* _ENTRIES PROVIDED_:
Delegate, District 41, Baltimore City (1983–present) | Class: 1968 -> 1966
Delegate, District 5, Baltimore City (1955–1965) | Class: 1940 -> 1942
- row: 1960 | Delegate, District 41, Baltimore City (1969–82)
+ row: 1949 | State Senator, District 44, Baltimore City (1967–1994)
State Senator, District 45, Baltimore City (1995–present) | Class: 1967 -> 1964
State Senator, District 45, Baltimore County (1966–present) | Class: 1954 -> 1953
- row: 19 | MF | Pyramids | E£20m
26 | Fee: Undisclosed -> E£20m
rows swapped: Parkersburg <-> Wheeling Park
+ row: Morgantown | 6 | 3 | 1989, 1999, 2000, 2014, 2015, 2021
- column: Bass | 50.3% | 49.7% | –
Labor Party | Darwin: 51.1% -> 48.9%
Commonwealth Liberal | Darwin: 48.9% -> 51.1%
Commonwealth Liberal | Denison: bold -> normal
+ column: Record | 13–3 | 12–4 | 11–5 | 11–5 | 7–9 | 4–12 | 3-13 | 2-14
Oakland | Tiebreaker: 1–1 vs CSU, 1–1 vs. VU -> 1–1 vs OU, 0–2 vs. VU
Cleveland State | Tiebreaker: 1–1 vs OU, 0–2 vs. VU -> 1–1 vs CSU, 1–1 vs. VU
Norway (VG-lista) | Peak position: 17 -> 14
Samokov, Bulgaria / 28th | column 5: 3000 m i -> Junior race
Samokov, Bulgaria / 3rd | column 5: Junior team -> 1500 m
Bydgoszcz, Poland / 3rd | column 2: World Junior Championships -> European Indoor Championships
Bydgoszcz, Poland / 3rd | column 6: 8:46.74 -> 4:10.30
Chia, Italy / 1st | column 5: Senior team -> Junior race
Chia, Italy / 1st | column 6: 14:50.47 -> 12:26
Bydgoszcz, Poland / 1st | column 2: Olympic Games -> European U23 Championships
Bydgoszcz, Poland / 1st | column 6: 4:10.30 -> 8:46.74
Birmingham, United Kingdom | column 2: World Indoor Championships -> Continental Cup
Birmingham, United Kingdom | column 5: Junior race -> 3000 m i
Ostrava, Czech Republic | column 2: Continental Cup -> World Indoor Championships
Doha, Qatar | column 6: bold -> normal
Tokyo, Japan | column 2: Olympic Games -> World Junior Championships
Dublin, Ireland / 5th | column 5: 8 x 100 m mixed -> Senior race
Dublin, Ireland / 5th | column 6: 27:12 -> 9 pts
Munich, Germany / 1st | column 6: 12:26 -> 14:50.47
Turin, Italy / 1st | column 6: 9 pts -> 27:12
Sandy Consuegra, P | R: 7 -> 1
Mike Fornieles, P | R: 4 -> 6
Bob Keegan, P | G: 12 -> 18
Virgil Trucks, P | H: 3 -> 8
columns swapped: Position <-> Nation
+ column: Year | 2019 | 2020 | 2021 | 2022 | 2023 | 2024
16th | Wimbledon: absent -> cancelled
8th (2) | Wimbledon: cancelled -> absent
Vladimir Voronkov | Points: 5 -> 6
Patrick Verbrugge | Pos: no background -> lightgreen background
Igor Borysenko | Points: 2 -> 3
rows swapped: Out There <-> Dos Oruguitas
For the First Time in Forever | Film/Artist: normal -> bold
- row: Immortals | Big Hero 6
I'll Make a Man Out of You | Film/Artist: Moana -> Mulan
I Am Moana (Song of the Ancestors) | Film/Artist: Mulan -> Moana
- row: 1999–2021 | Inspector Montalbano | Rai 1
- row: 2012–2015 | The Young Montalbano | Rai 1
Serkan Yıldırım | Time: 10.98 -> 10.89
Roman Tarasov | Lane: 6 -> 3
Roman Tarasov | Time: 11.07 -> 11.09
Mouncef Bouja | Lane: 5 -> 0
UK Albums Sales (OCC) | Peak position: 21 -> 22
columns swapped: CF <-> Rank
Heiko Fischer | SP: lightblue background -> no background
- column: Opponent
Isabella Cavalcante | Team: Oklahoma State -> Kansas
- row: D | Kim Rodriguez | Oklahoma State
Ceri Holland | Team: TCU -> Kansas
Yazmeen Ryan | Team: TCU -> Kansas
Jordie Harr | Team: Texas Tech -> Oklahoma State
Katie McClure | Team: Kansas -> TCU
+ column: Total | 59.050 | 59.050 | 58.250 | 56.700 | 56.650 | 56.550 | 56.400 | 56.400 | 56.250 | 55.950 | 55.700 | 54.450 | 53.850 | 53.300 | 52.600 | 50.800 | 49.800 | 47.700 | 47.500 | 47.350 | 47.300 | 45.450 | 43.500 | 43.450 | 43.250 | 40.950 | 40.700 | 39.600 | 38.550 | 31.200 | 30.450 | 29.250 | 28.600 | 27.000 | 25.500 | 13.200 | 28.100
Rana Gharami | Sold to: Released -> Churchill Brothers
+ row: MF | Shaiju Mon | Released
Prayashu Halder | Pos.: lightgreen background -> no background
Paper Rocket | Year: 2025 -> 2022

* _YOUR GOAL_:
Reproduce the listing above line for line, changing nothing.

* _EXPECTED OUTPUT_:
Delegate, District 41, Baltimore City (1983–present) | Class: 1968 -> 1966
Delegate, District 5, Baltimore City (1955–1965) | Class: 1940 -> 1942
- row: 1960 | Delegate, District 41, Baltimore City (1969–82)
+ row: 1949 | State Senator, District 44, Baltimore City (1967–1994)
State Senator, District 45, Baltimore City (1995–present) | Class: 1967 -> 1964
State Senator, District 45, Baltimore County (1966–present) | Class: 1954 -> 1953
- row: 19 | MF | Pyramids | E£20m
26 | Fee: Undisclosed -> E£20m
rows swapped: Parkersburg <-> Wheeling Park
+ row: Morgantown | 6 | 3 | 1989, 1999, 2000, 2014, 2015, 2021
- column: Bass | 50.3% | 49.7% | –
Labor Party | Darwin: 51.1% -> 48.9%
Commonwealth Liberal | Darwin: 48.9% -> 51.1%
Commonwealth Liberal | Denison: bold -> normal
+ column: Record | 13–3 | 12–4 | 11–5 | 11–5 | 7–9 | 4–12 | 3-13 | 2-14
Oakland | Tiebreaker: 1–1 vs CSU, 1–1 vs. VU -> 1–1 vs OU, 0–2 vs. VU
Cleveland State | Tiebreaker: 1–1 vs OU, 0–2 vs. VU -> 1–1 vs CSU, 1–1 vs. VU
Norway (VG-lista) | Peak position: 17 -> 14
Samokov, Bulgaria / 28th | column 5: 3000 m i -> Junior race
Samokov, Bulgaria / 3rd | column 5: Junior team -> 1500 m
Bydgoszcz, Poland / 3rd | column 2: World Junior Championships -> European Indoor Championships
Bydgoszcz, Poland / 3rd | column 6: 8:46.74 -> 4:10.30
Chia, Italy / 1st | column 5: Senior team -> Junior race
Chia, Italy / 1st | column 6: 14:50.47 -> 12:26
Bydgoszcz, Poland / 1st | column 2: Olympic Games -> European U23 Championships
Bydgoszcz, Poland / 1st | column 6: 4:10.30 -> 8:46.74
Birmingham, United Kingdom | column 2: World Indoor Championships -> Continental Cup
Birmingham, United Kingdom | column 5: Junior race -> 3000 m i
Ostrava, Czech Republic | column 2: Continental Cup -> World Indoor Championships
Doha, Qatar | column 6: bold -> normal
Tokyo, Japan | column 2: Olympic Games -> World Junior Championships
Dublin, Ireland / 5th | column 5: 8 x 100 m mixed -> Senior race
Dublin, Ireland / 5th | column 6: 27:12 -> 9 pts
Munich, Germany / 1st | column 6: 12:26 -> 14:50.47
Turin, Italy / 1st | column 6: 9 pts -> 27:12
Sandy Consuegra, P | R: 7 -> 1
Mike Fornieles, P | R: 4 -> 6
Bob Keegan, P | G: 12 -> 18
Virgil Trucks, P | H: 3 -> 8
columns swapped: Position <-> Nation
+ column: Year | 2019 | 2020 | 2021 | 2022 | 2023 | 2024
16th | Wimbledon: absent -> cancelled
8th (2) | Wimbledon: cancelled -> absent
Vladimir Voronkov | Points: 5 -> 6
Patrick Verbrugge | Pos: no background -> lightgreen background
Igor Borysenko | Points: 2 -> 3
rows swapped: Out There <-> Dos Oruguitas
For the First Time in Forever | Film/Artist: normal -> bold
- row: Immortals | Big Hero 6
I'll Make a Man Out of You | Film/Artist: Moana -> Mulan
I Am Moana (Song of the Ancestors) | Film/Artist: Mulan -> Moana
- row: 1999–2021 | Inspector Montalbano | Rai 1
- row: 2012–2015 | The Young Montalbano | Rai 1
Serkan Yıldırım | Time: 10.98 -> 10.89
Roman Tarasov | Lane: 6 -> 3
Roman Tarasov | Time: 11.07 -> 11.09
Mouncef Bouja | Lane: 5 -> 0
UK Albums Sales (OCC) | Peak position: 21 -> 22
columns swapped: CF <-> Rank
Heiko Fischer | SP: lightblue background -> no background
- column: Opponent
Isabella Cavalcante | Team: Oklahoma State -> Kansas
- row: D | Kim Rodriguez | Oklahoma State
Ceri Holland | Team: TCU -> Kansas
Yazmeen Ryan | Team: TCU -> Kansas
Jordie Harr | Team: Texas Tech -> Oklahoma State
Katie McClure | Team: Kansas -> TCU
+ column: Total | 59.050 | 59.050 | 58.250 | 56.700 | 56.650 | 56.550 | 56.400 | 56.400 | 56.250 | 55.950 | 55.700 | 54.450 | 53.850 | 53.300 | 52.600 | 50.800 | 49.800 | 47.700 | 47.500 | 47.350 | 47.300 | 45.450 | 43.500 | 43.450 | 43.250 | 40.950 | 40.700 | 39.600 | 38.550 | 31.200 | 30.450 | 29.250 | 28.600 | 27.000 | 25.500 | 13.200 | 28.100
Rana Gharami | Sold to: Released -> Churchill Brothers
+ row: MF | Shaiju Mon | Released
Prayashu Halder | Pos.: lightgreen background -> no background
Paper Rocket | Year: 2025 -> 2022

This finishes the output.